**WRITTEN PROBLEM 1**: Translate this sentence from the interpleader passage into Spanish: "This is an action involving the Federal Interpleader Act, 28 U.S.C. § 1335."
**WRITTEN PROBLEM 2**: According to the interpleader passage, which statute authorizes nationwide service of process?
**WRITTEN PROBLEM 3**: Retype everything in the interpleader passage from "This is an action" down to "citizens pursuant thereto.".

This is an action involving the Federal Interpleader Act, 28 U.S.C. § 1335. The Phalen Park State Bank of St. Paul, Minnesota, instituted the action joining as defendants Phillip Kitzer, Sr. and Phillip Kitzer, Jr., citizens of the State of Illinois, and Homer A. Bonhiver, receiver for American Allied Insurance Company, a citizen of the State of Minnesota, and Allied Realty of St. Paul, Inc., also a citizen of Minnesota. Under 28 U.S.C. § 2361, nationwide service of process is authorized and service was made on the Illinois citizens pursuant thereto.

**DATASET ROWS**:
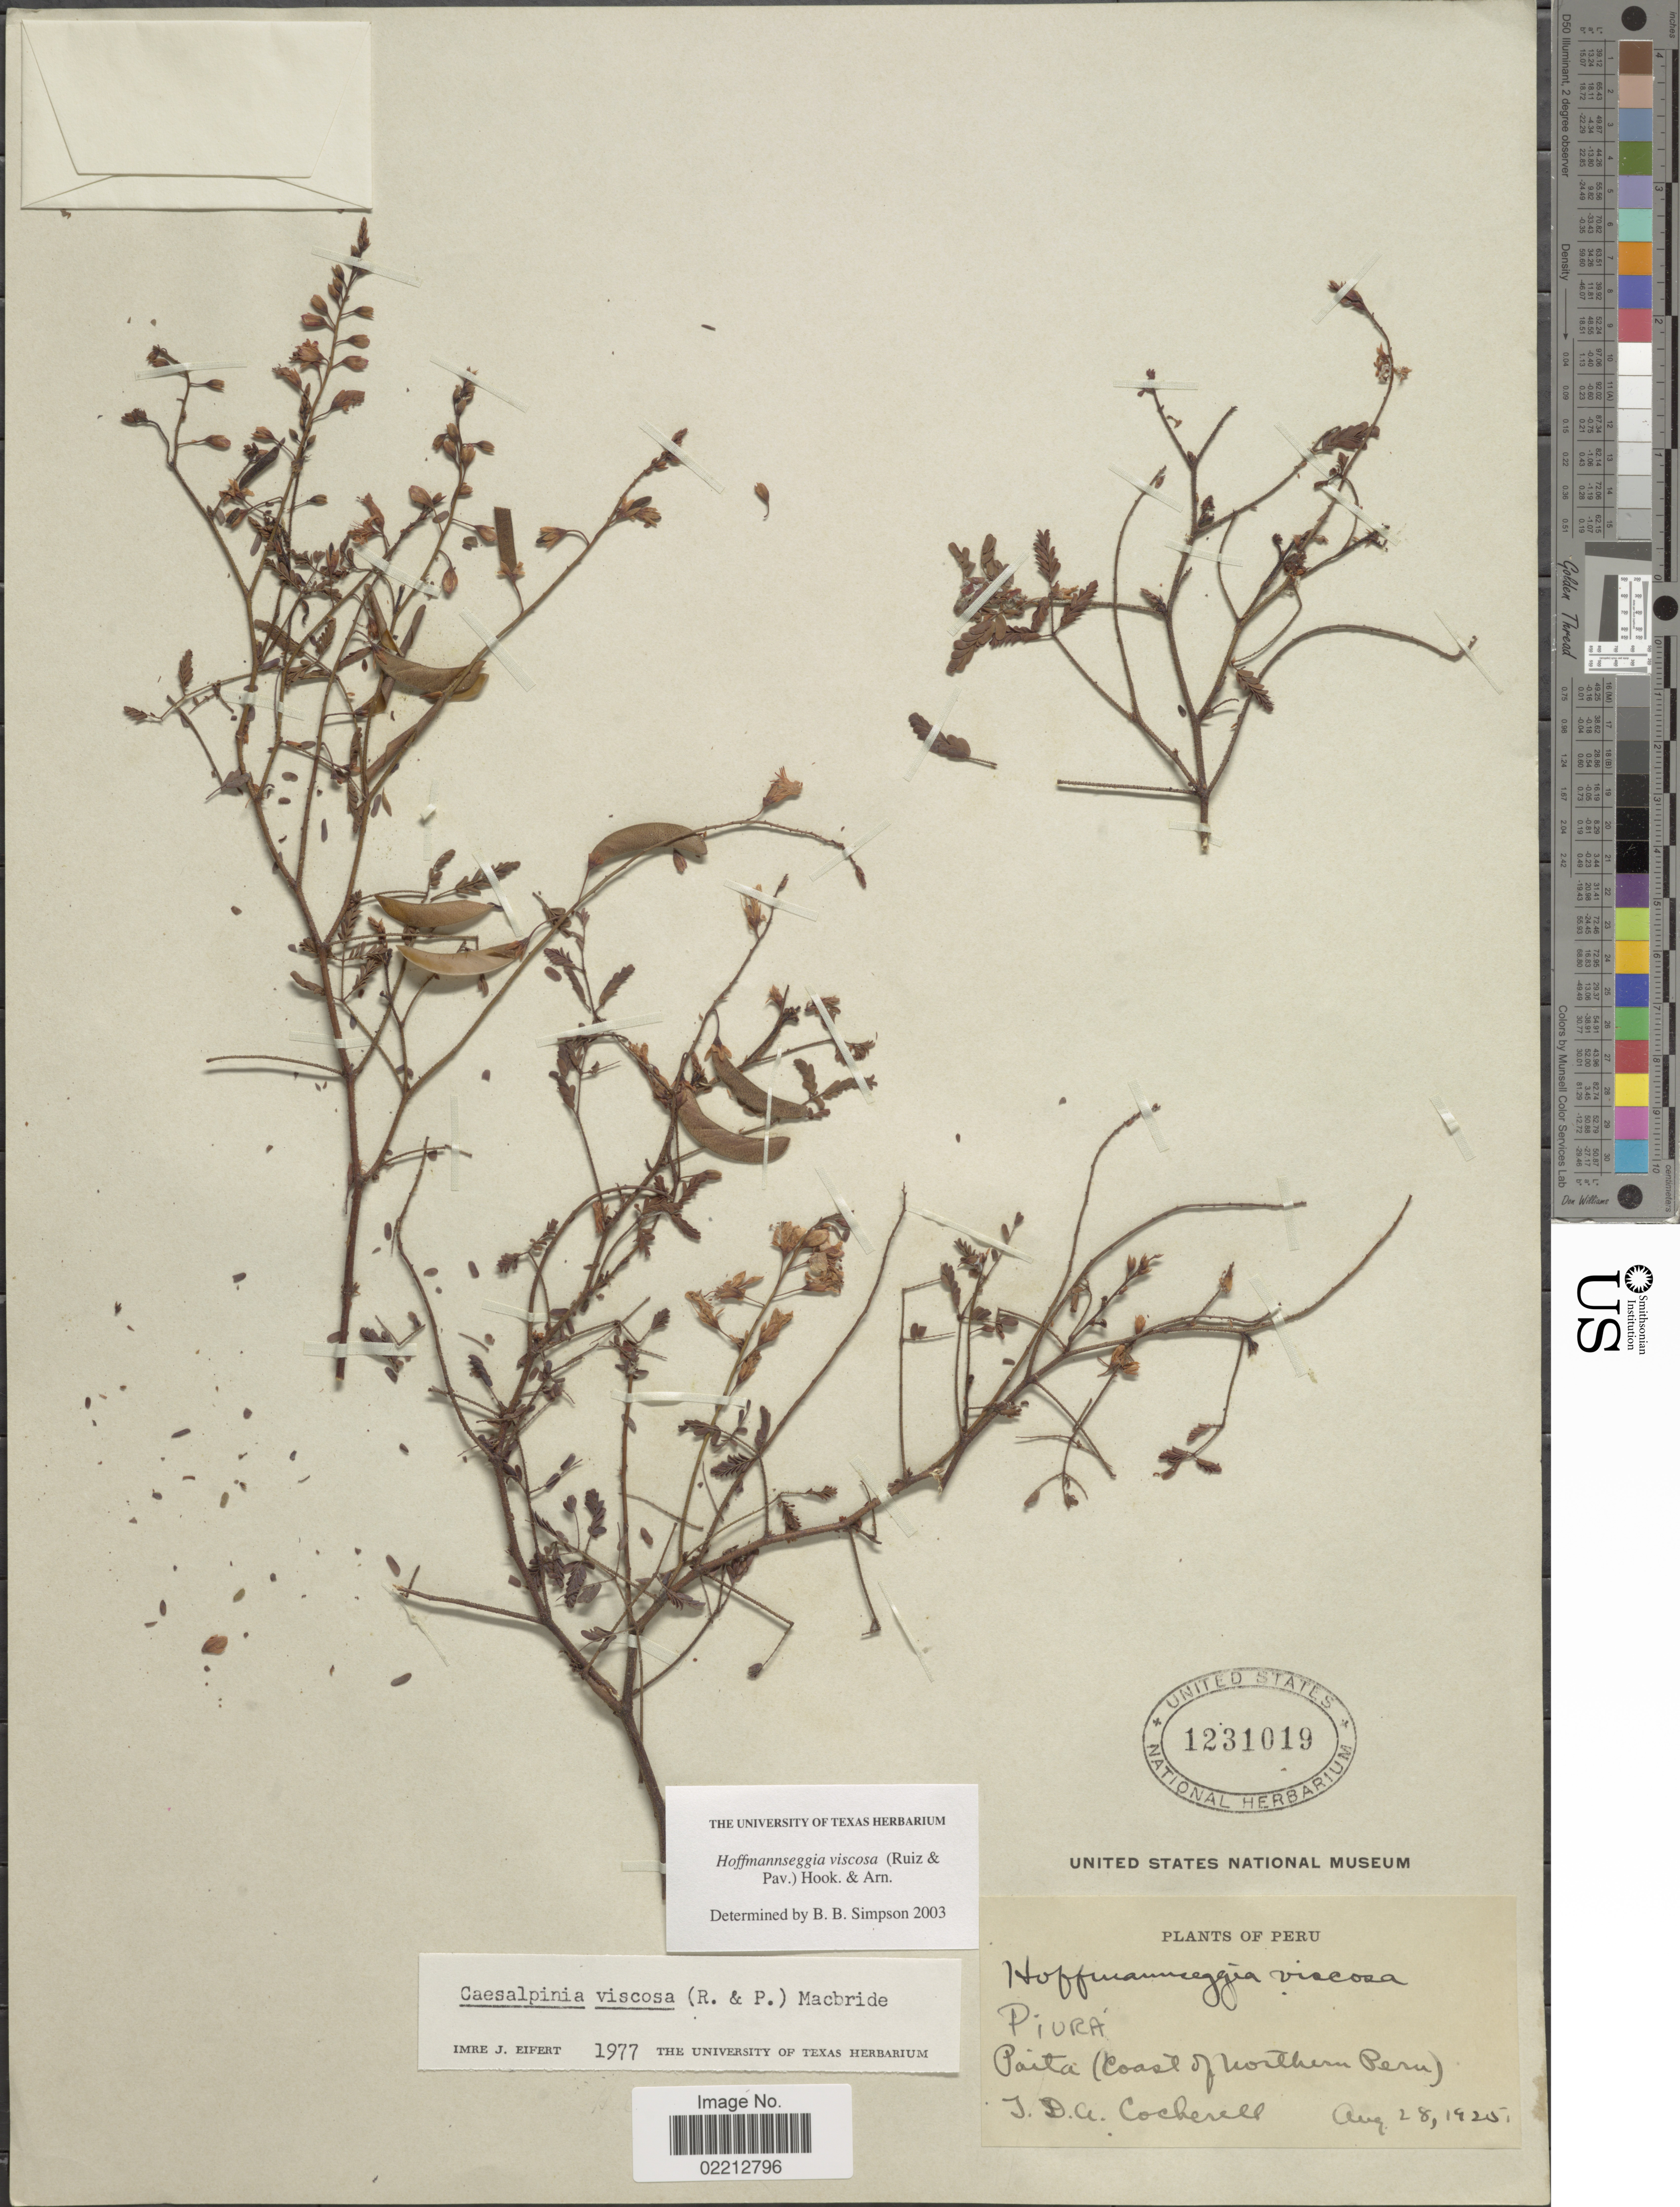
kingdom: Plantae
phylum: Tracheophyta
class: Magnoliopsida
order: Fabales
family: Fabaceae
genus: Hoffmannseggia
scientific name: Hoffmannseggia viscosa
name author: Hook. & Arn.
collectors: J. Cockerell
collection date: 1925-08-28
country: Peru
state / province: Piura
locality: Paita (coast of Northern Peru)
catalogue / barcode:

...

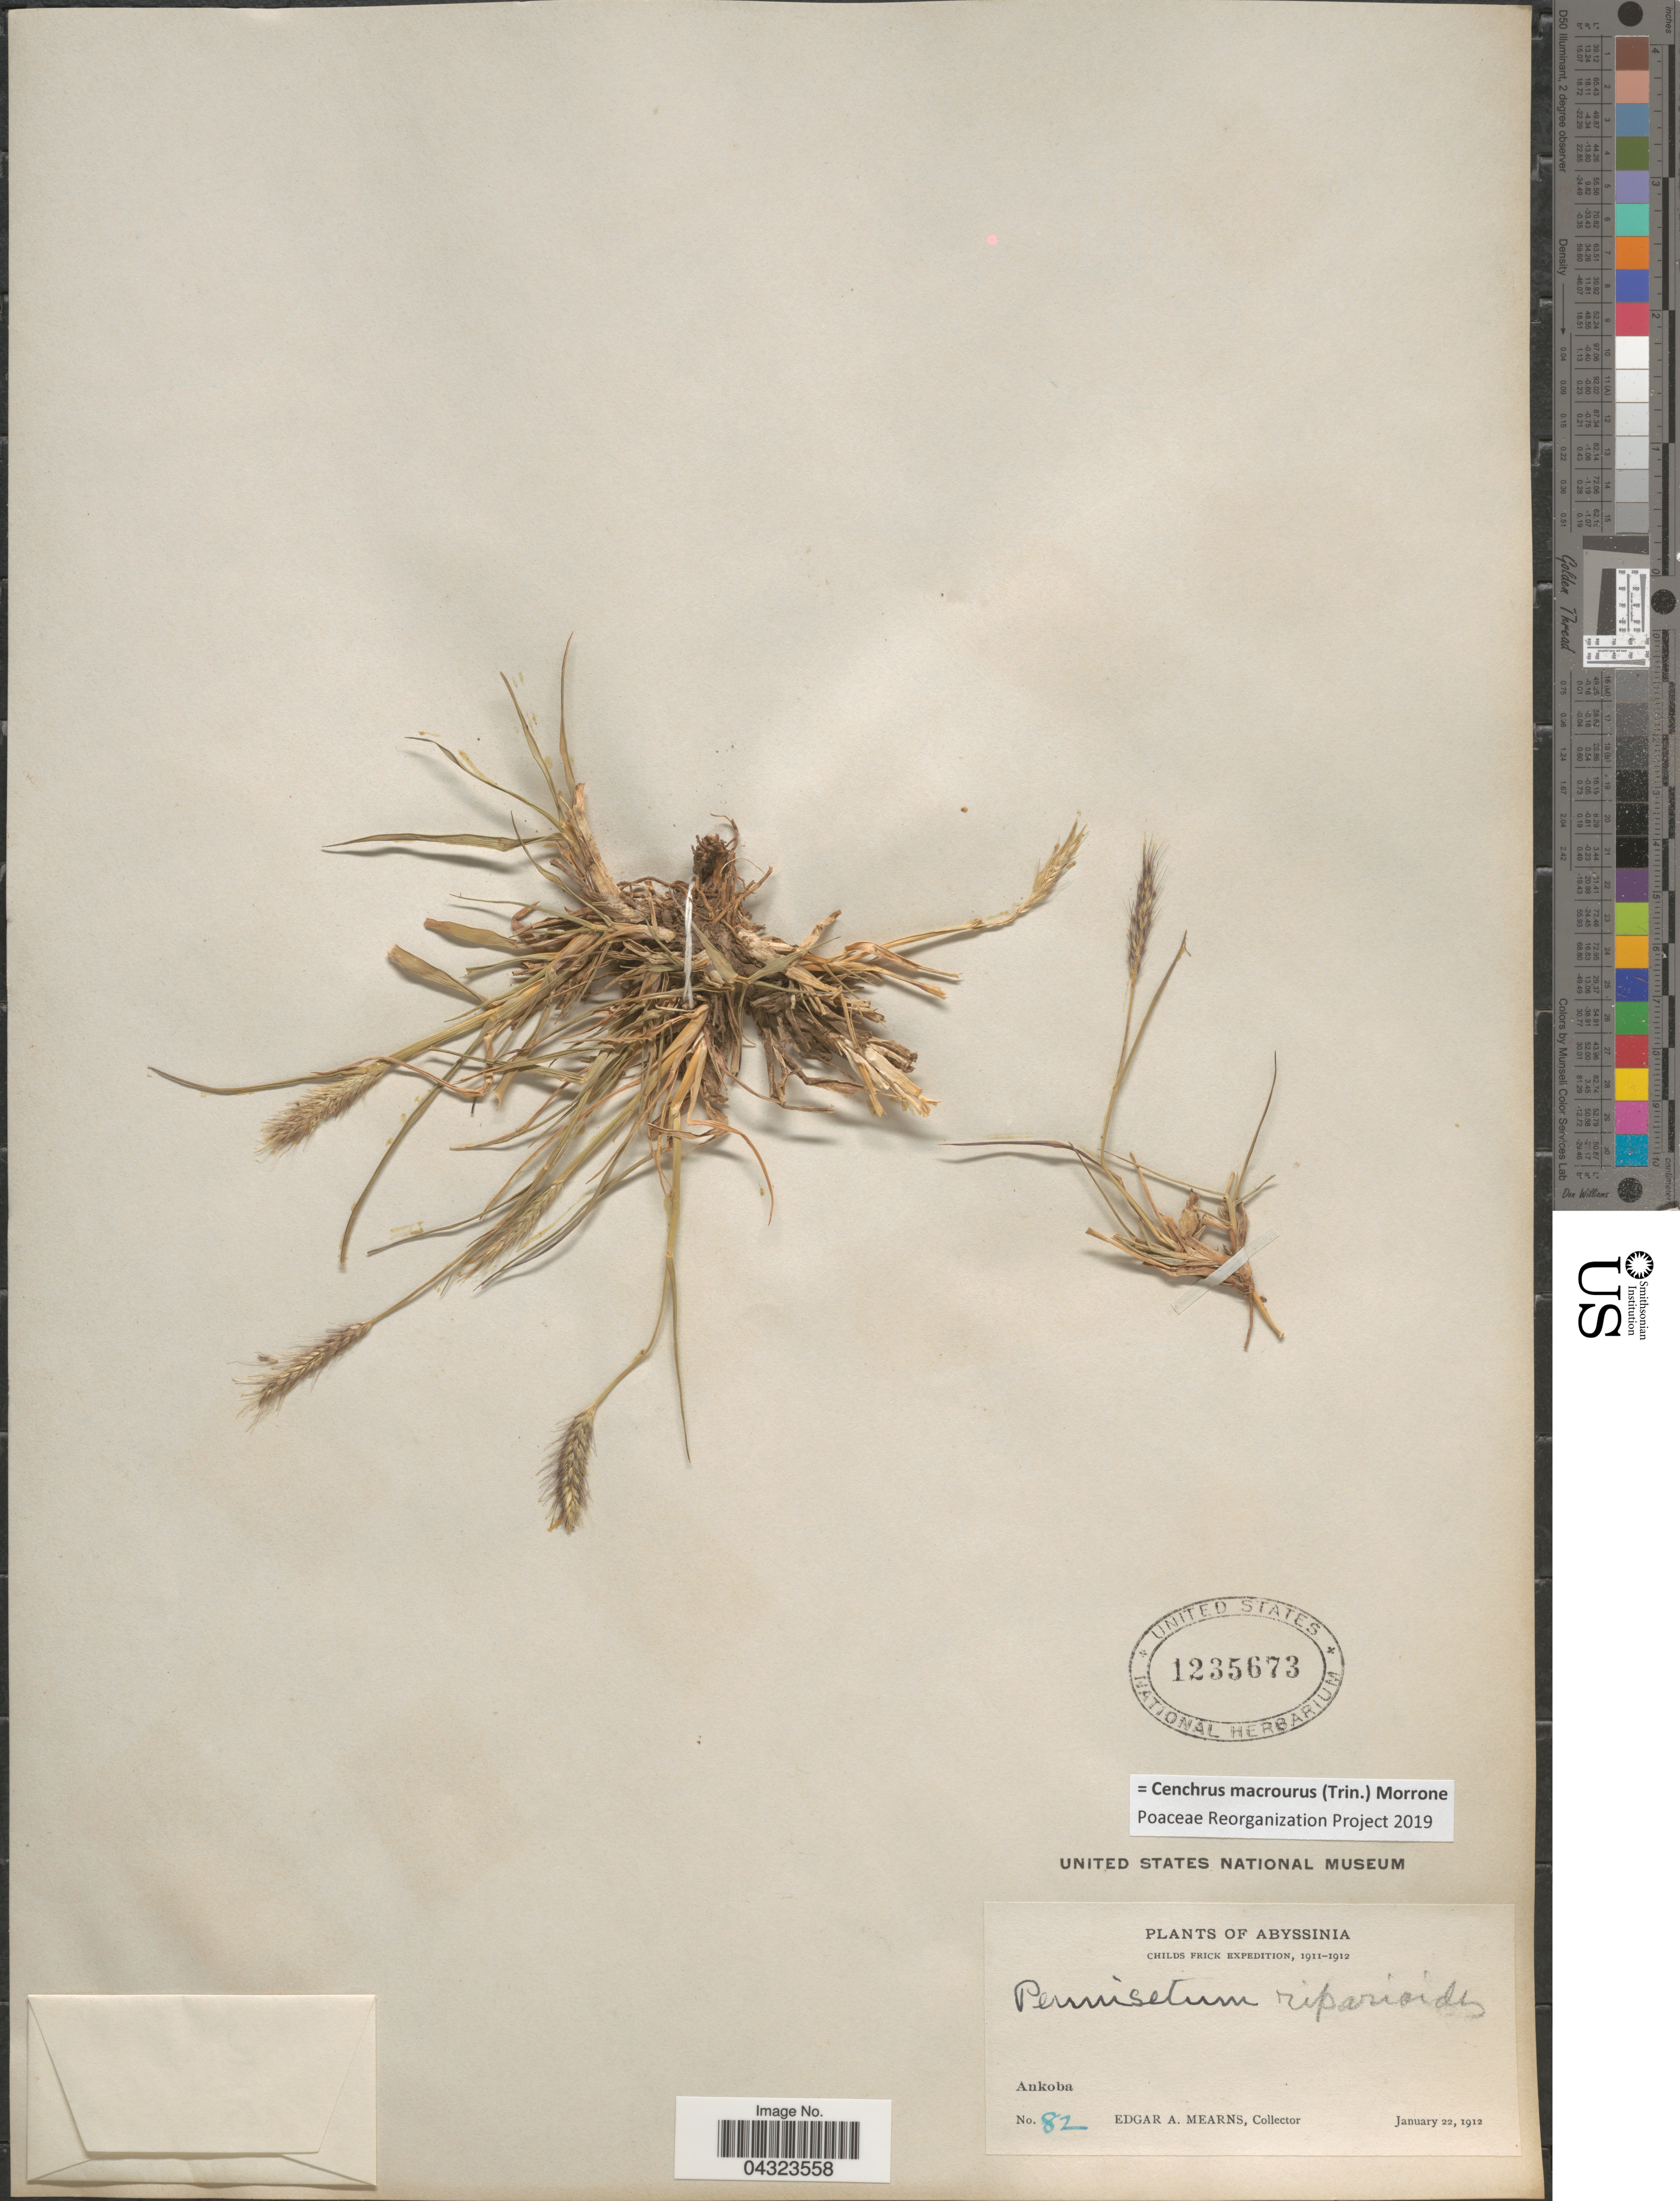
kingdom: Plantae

**COMPLETE RESPONSE 1**: Esta es una acción relacionada con la Ley Federal de Interpleader (Federal Interpleader Act), 28 U.S.C. § 1335.

**COMPLETE RESPONSE 2**: 28 U.S.C. § 2361.

**COMPLETE RESPONSE 3**:
This is an action involving the Federal Interpleader Act, 28 U.S.C. § 1335. The Phalen Park State Bank of St. Paul, Minnesota, instituted the action joining as defendants Phillip Kitzer, Sr. and Phillip Kitzer, Jr., citizens of the State of Illinois, and Homer A. Bonhiver, receiver for American Allied Insurance Company, a citizen of the State of Minnesota, and Allied Realty of St. Paul, Inc., also a citizen of Minnesota. Under 28 U.S.C. § 2361, nationwide service of process is authorized and service was made on the Illinois citizens pursuant thereto.